To have Ryan described as a beautiful mystery is fitting in so many ways. He is far and away the most beautiful thing I've ever done in my whole life. And the reasons why he had to slip away from us will forever be the greatest mystery in my life.
And now, he will forever be a mystery. I don't like to spend too much time thinking about what he would be like now, if he lived. I find it doesn't help me. Mostly because I'm not good at it. I lack the imagination to picture how his features would have grown and changed. To determine whose personality traits he would have picked up. Would he have a stubborn streak, a hot temper, and silly personality like me? Would he be sweet, kind-hearted, and super-smiley like his dad? I don't know the answers to these questions and I won't until we meet again someday.

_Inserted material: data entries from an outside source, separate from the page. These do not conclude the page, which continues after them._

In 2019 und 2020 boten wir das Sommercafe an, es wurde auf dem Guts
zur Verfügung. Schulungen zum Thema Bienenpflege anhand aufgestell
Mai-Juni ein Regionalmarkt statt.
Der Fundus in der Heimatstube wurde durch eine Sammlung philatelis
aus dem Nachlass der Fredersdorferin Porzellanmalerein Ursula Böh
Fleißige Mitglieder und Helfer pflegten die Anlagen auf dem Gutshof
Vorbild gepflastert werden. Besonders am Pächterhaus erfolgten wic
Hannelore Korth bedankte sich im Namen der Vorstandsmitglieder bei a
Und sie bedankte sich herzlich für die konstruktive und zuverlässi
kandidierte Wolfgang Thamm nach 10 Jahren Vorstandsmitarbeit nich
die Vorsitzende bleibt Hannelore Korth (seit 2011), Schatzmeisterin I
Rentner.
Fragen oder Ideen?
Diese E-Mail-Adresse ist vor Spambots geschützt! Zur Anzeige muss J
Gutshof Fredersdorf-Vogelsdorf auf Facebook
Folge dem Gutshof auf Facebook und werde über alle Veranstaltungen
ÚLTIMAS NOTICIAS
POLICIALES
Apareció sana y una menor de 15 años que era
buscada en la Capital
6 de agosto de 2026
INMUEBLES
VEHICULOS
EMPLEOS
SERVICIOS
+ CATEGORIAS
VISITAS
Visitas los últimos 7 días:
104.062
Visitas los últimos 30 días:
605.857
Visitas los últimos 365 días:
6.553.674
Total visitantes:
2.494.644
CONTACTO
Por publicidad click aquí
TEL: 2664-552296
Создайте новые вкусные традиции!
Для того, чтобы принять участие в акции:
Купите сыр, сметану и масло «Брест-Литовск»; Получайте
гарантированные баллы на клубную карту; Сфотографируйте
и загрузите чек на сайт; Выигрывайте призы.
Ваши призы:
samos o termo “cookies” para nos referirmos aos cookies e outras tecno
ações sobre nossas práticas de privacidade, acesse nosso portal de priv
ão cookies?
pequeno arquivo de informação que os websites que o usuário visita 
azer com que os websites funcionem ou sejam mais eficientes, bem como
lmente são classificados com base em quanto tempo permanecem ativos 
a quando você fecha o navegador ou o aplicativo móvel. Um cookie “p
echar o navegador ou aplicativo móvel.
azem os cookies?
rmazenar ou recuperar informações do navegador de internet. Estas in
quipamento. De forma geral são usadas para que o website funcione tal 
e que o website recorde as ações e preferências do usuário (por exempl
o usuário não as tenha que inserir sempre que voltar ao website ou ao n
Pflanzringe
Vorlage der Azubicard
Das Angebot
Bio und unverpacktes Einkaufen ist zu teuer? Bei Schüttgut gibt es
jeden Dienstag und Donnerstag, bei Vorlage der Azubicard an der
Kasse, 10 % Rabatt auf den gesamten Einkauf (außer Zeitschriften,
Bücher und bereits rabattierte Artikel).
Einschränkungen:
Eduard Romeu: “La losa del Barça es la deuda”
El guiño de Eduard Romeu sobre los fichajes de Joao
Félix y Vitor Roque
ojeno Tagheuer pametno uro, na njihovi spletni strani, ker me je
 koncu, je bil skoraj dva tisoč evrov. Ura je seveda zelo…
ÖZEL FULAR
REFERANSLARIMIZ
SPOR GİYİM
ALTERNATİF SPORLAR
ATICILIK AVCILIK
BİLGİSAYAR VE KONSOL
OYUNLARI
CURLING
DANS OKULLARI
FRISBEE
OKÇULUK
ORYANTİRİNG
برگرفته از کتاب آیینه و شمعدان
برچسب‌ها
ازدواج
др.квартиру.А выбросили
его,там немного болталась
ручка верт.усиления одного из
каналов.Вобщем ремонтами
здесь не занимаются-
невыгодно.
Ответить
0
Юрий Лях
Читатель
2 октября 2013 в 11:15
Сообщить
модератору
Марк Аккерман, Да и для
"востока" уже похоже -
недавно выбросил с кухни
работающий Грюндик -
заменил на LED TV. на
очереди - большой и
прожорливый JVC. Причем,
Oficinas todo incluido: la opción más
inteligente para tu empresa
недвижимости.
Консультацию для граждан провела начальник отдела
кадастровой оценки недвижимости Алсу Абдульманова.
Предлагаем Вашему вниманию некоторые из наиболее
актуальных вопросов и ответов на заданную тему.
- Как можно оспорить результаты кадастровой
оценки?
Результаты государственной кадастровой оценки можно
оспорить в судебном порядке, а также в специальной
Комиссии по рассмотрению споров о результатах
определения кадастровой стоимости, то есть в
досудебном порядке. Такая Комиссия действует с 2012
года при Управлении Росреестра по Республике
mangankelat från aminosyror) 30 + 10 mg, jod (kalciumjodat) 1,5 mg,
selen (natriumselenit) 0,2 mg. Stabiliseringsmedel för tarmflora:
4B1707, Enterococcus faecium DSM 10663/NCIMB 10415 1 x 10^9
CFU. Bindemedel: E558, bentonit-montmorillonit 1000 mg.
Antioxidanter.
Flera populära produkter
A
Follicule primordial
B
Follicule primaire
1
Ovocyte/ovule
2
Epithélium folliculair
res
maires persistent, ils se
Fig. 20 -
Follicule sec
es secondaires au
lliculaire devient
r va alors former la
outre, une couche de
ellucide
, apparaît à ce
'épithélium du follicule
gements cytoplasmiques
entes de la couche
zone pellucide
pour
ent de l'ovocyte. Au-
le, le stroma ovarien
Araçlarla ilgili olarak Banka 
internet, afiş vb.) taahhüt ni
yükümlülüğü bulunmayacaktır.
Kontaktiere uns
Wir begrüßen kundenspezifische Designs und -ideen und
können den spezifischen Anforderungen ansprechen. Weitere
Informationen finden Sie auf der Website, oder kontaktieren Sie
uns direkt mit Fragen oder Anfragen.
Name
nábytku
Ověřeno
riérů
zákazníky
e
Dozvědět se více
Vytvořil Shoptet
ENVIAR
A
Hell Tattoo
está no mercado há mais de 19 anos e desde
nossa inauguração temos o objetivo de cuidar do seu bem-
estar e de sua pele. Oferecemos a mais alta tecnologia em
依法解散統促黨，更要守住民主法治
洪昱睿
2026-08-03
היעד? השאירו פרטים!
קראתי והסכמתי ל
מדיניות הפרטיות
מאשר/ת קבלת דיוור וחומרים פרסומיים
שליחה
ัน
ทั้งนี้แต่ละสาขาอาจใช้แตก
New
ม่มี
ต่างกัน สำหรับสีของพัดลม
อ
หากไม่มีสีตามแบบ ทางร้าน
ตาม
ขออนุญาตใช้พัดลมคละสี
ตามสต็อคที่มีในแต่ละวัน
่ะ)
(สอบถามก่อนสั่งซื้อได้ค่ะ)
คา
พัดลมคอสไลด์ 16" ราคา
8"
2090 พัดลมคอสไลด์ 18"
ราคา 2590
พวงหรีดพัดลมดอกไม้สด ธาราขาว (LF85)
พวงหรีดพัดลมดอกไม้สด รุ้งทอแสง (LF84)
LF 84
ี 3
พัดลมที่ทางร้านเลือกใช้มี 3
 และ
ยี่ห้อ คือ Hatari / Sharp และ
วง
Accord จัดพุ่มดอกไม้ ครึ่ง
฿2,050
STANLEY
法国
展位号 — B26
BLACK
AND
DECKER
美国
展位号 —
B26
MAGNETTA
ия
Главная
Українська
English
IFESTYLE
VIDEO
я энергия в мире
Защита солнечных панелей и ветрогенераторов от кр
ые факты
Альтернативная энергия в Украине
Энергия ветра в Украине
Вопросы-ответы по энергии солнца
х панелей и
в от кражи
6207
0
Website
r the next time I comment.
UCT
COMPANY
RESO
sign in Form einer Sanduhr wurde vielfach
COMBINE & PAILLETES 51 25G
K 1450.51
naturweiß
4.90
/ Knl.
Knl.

But I have on occasion done this horrible thing, where I log on to BabyCenter's mom groups and scroll through what used to be my birth group with Ryan: the September 2015 group. And I try to learn about where he'd be right now. Would he be walking? Saying any words? What kinds of foods would he be eating? What activities would we be doing? I browse the photos of moms and dads out apple picking with their little ones, all Ryan's age, and think: "This is who he'd be now."
And it doesn't make me feel better. It makes me sad. And it makes me so angry to read the posts from moms lamenting:
"Where does time go?"
"My baby is getting too big!"
"I want my little baby back!"
No, lady. I want my baby back. I want my beautiful mystery to not be such a mystery. I want to know everything about him in the way that you get to know everything about your children. I don't want to pretend and imagine.
Ryan is a beautiful mystery, and every day I wish that he wasn't.